(Stored items)

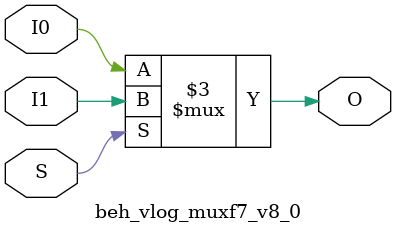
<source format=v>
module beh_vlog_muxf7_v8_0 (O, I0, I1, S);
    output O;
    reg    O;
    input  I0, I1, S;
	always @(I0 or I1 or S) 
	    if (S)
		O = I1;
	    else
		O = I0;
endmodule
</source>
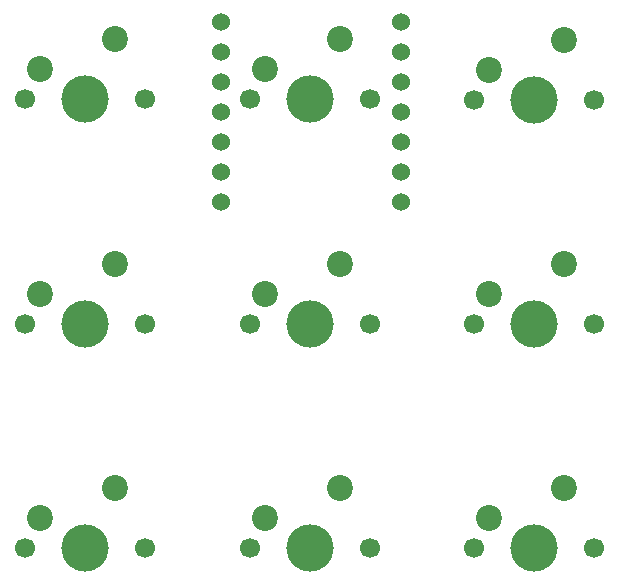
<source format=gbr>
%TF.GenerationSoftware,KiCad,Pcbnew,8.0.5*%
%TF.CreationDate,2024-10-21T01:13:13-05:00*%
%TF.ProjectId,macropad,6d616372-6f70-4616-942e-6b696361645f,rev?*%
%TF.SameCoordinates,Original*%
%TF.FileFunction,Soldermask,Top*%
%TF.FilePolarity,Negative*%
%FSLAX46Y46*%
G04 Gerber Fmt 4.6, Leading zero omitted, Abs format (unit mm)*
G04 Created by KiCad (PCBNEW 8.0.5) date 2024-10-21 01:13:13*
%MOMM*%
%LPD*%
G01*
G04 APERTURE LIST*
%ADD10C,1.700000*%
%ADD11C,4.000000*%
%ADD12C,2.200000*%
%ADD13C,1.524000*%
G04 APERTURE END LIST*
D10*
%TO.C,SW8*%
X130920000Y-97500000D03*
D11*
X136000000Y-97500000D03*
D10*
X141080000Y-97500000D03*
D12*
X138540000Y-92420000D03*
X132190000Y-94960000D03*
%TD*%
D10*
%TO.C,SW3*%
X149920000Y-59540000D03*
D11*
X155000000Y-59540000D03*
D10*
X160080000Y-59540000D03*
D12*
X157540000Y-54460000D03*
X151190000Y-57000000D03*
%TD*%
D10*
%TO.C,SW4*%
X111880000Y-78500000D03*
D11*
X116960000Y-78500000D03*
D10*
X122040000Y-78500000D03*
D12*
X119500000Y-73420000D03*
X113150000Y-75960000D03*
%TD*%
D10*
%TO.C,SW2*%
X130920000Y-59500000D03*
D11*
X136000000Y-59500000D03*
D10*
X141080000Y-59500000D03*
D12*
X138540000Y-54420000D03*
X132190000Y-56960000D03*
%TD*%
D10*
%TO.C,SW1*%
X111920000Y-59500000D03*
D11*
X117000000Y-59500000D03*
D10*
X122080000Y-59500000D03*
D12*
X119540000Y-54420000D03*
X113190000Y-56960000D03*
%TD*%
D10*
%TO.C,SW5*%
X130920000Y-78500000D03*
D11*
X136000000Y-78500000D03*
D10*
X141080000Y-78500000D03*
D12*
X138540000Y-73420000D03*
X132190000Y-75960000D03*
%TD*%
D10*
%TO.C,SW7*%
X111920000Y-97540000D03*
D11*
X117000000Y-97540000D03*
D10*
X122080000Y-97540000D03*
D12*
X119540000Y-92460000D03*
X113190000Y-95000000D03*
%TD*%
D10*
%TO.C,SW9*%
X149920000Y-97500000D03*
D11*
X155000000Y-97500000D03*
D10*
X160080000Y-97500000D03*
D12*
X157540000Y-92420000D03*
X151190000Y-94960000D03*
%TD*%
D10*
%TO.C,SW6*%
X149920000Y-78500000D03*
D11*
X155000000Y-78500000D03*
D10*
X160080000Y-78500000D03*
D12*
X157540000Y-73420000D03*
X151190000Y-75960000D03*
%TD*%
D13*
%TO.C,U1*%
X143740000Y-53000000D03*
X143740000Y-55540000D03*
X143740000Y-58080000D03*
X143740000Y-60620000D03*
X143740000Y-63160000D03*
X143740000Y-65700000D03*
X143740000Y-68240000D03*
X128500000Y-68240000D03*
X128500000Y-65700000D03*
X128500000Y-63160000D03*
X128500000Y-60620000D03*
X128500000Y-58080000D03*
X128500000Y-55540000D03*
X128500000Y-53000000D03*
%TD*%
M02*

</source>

*Task statement*
The answer must be a single number: how many lines in the data above contain the string "source".

*Result of this task*
4